From the records below, transcribe only the lines running from the one with "761 700 2.90" through the one with "204 175 22.06". Keep both of those end lines.

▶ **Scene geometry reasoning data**
•••

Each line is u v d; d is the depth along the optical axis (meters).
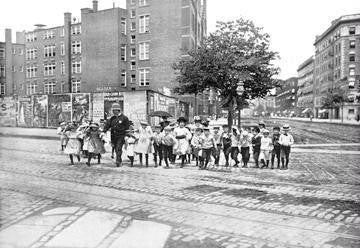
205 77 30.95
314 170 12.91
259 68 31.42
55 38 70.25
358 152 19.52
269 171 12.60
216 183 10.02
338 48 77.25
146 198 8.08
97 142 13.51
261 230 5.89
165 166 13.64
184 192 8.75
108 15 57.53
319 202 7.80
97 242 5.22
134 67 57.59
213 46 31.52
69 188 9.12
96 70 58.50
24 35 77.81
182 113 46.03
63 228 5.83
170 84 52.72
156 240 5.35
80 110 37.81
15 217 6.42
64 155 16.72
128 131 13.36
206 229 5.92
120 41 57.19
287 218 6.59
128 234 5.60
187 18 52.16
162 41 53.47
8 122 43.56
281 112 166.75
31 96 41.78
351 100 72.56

•••

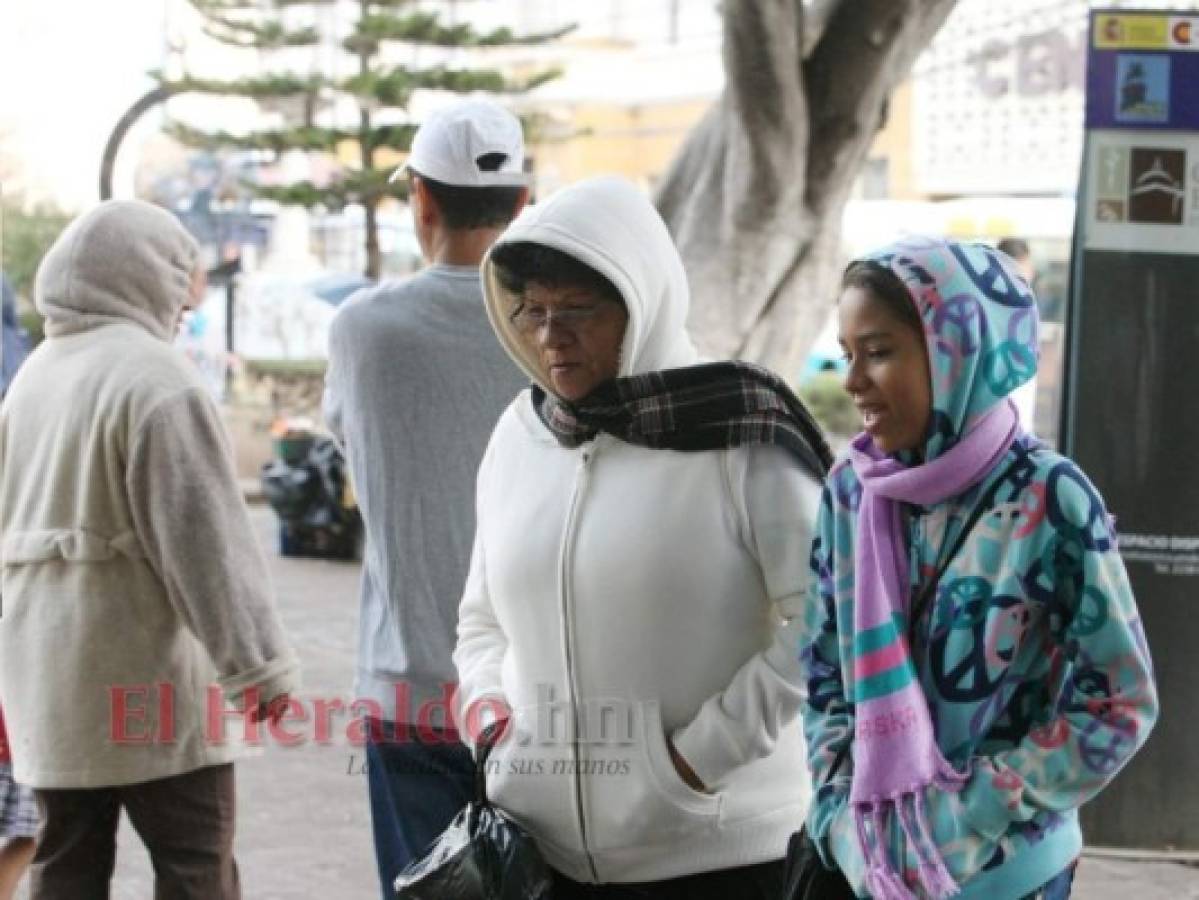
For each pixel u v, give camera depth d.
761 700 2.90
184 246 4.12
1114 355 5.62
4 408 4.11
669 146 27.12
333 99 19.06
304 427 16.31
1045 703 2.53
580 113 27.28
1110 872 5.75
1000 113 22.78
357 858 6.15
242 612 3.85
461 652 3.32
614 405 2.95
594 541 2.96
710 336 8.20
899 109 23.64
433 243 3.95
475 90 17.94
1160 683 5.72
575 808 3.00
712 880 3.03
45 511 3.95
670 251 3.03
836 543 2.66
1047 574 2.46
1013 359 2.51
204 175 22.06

•••

▶ **EXERCISE ANSWER**
761 700 2.90
184 246 4.12
1114 355 5.62
4 408 4.11
669 146 27.12
333 99 19.06
304 427 16.31
1045 703 2.53
580 113 27.28
1110 872 5.75
1000 113 22.78
357 858 6.15
242 612 3.85
461 652 3.32
614 405 2.95
594 541 2.96
710 336 8.20
899 109 23.64
433 243 3.95
475 90 17.94
1160 683 5.72
575 808 3.00
712 880 3.03
45 511 3.95
670 251 3.03
836 543 2.66
1047 574 2.46
1013 359 2.51
204 175 22.06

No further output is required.